--- START ---
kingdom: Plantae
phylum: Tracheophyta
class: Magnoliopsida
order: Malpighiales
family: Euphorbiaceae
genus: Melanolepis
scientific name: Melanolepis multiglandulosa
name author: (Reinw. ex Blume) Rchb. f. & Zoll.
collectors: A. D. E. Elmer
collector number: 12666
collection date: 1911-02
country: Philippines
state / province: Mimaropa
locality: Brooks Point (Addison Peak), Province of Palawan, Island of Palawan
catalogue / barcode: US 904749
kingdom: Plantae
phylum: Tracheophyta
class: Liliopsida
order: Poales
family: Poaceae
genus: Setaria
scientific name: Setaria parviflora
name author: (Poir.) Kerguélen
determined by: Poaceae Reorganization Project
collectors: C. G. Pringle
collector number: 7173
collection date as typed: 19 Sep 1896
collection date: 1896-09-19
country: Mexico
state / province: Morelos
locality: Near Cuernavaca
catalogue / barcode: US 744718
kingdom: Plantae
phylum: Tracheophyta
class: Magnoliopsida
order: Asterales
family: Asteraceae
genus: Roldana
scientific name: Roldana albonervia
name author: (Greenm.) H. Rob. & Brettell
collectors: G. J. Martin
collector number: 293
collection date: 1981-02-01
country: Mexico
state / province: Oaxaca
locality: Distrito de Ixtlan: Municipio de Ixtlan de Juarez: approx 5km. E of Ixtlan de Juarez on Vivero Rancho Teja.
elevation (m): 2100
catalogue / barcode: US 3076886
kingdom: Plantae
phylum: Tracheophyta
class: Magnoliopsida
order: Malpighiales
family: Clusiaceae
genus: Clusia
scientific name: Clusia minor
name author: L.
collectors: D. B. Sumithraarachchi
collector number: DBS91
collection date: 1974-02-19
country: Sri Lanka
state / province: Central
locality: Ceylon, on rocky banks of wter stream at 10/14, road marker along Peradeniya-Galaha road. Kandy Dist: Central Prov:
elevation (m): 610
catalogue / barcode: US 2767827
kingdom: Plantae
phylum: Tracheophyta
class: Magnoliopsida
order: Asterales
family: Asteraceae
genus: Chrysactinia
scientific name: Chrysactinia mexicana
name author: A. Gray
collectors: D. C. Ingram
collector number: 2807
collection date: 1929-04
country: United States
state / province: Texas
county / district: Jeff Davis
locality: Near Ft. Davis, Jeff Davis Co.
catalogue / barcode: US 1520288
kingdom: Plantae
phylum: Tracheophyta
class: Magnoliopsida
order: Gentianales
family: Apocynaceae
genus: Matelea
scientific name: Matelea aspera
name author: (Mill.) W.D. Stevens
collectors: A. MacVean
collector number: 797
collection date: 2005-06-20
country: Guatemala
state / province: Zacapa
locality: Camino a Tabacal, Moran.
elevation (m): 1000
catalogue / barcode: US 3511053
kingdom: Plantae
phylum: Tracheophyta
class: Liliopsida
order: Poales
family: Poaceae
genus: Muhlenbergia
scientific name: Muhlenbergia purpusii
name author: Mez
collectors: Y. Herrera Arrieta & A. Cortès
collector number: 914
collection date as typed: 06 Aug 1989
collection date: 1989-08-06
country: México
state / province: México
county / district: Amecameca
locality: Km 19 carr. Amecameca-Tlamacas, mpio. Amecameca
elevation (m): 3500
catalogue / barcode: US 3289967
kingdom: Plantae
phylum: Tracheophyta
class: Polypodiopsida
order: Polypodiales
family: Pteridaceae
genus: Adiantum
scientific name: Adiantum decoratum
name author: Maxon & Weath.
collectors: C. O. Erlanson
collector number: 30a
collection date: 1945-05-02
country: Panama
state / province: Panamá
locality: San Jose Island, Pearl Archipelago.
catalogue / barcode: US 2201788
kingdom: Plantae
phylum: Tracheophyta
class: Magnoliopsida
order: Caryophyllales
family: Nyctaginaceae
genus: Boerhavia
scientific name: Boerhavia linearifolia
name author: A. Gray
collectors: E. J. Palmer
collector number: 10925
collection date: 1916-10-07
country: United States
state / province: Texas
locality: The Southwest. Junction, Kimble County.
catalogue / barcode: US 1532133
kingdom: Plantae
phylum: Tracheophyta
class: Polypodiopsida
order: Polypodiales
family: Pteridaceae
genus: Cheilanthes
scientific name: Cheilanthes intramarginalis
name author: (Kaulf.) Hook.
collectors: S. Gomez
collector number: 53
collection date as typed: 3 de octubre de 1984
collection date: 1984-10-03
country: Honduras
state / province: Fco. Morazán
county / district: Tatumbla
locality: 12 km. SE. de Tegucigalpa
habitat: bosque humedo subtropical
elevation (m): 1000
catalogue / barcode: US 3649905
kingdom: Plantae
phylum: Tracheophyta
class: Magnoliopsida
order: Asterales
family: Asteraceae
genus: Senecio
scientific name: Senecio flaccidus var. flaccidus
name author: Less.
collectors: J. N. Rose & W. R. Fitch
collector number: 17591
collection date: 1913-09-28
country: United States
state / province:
--- END ---
**Short exercise**
Retype all of the records above line by line, keeping every character unchanged.

**Exercise answer**
kingdom: Plantae
phylum: Tracheophyta
class: Magnoliopsida
order: Malpighiales
family: Euphorbiaceae
genus: Melanolepis
scientific name: Melanolepis multiglandulosa
name author: (Reinw. ex Blume) Rchb. f. & Zoll.
collectors: A. D. E. Elmer
collector number: 12666
collection date: 1911-02
country: Philippines
state / province: Mimaropa
locality: Brooks Point (Addison Peak), Province of Palawan, Island of Palawan
catalogue / barcode: US 904749
kingdom: Plantae
phylum: Tracheophyta
class: Liliopsida
order: Poales
family: Poaceae
genus: Setaria
scientific name: Setaria parviflora
name author: (Poir.) Kerguélen
determined by: Poaceae Reorganization Project
collectors: C. G. Pringle
collector number: 7173
collection date as typed: 19 Sep 1896
collection date: 1896-09-19
country: Mexico
state / province: Morelos
locality: Near Cuernavaca
catalogue / barcode: US 744718
kingdom: Plantae
phylum: Tracheophyta
class: Magnoliopsida
order: Asterales
family: Asteraceae
genus: Roldana
scientific name: Roldana albonervia
name author: (Greenm.) H. Rob. & Brettell
collectors: G. J. Martin
collector number: 293
collection date: 1981-02-01
country: Mexico
state / province: Oaxaca
locality: Distrito de Ixtlan: Municipio de Ixtlan de Juarez: approx 5km. E of Ixtlan de Juarez on Vivero Rancho Teja.
elevation (m): 2100
catalogue / barcode: US 3076886
kingdom: Plantae
phylum: Tracheophyta
class: Magnoliopsida
order: Malpighiales
family: Clusiaceae
genus: Clusia
scientific name: Clusia minor
name author: L.
collectors: D. B. Sumithraarachchi
collector number: DBS91
collection date: 1974-02-19
country: Sri Lanka
state / province: Central
locality: Ceylon, on rocky banks of wter stream at 10/14, road marker along Peradeniya-Galaha road. Kandy Dist: Central Prov:
elevation (m): 610
catalogue / barcode: US 2767827
kingdom: Plantae
phylum: Tracheophyta
class: Magnoliopsida
order: Asterales
family: Asteraceae
genus: Chrysactinia
scientific name: Chrysactinia mexicana
name author: A. Gray
collectors: D. C. Ingram
collector number: 2807
collection date: 1929-04
country: United States
state / province: Texas
county / district: Jeff Davis
locality: Near Ft. Davis, Jeff Davis Co.
catalogue / barcode: US 1520288
kingdom: Plantae
phylum: Tracheophyta
class: Magnoliopsida
order: Gentianales
family: Apocynaceae
genus: Matelea
scientific name: Matelea aspera
name author: (Mill.) W.D. Stevens
collectors: A. MacVean
collector number: 797
collection date: 2005-06-20
country: Guatemala
state / province: Zacapa
locality: Camino a Tabacal, Moran.
elevation (m): 1000
catalogue / barcode: US 3511053
kingdom: Plantae
phylum: Tracheophyta
class: Liliopsida
order: Poales
family: Poaceae
genus: Muhlenbergia
scientific name: Muhlenbergia purpusii
name author: Mez
collectors: Y. Herrera Arrieta & A. Cortès
collector number: 914
collection date as typed: 06 Aug 1989
collection date: 1989-08-06
country: México
state / province: México
county / district: Amecameca
locality: Km 19 carr. Amecameca-Tlamacas, mpio. Amecameca
elevation (m): 3500
catalogue / barcode: US 3289967
kingdom: Plantae
phylum: Tracheophyta
class: Polypodiopsida
order: Polypodiales
family: Pteridaceae
genus: Adiantum
scientific name: Adiantum decoratum
name author: Maxon & Weath.
collectors: C. O. Erlanson
collector number: 30a
collection date: 1945-05-02
country: Panama
state / province: Panamá
locality: San Jose Island, Pearl Archipelago.
catalogue / barcode: US 2201788
kingdom: Plantae
phylum: Tracheophyta
class: Magnoliopsida
order: Caryophyllales
family: Nyctaginaceae
genus: Boerhavia
scientific name: Boerhavia linearifolia
name author: A. Gray
collectors: E. J. Palmer
collector number: 10925
collection date: 1916-10-07
country: United States
state / province: Texas
locality: The Southwest. Junction, Kimble County.
catalogue / barcode: US 1532133
kingdom: Plantae
phylum: Tracheophyta
class: Polypodiopsida
order: Polypodiales
family: Pteridaceae
genus: Cheilanthes
scientific name: Cheilanthes intramarginalis
name author: (Kaulf.) Hook.
collectors: S. Gomez
collector number: 53
collection date as typed: 3 de octubre de 1984
collection date: 1984-10-03
country: Honduras
state / province: Fco. Morazán
county / district: Tatumbla
locality: 12 km. SE. de Tegucigalpa
habitat: bosque humedo subtropical
elevation (m): 1000
catalogue / barcode: US 3649905
kingdom: Plantae
phylum: Tracheophyta
class: Magnoliopsida
order: Asterales
family: Asteraceae
genus: Senecio
scientific name: Senecio flaccidus var. flaccidus
name author: Less.
collectors: J. N. Rose & W. R. Fitch
collector number: 17591
collection date: 1913-09-28
country: United States
state / province:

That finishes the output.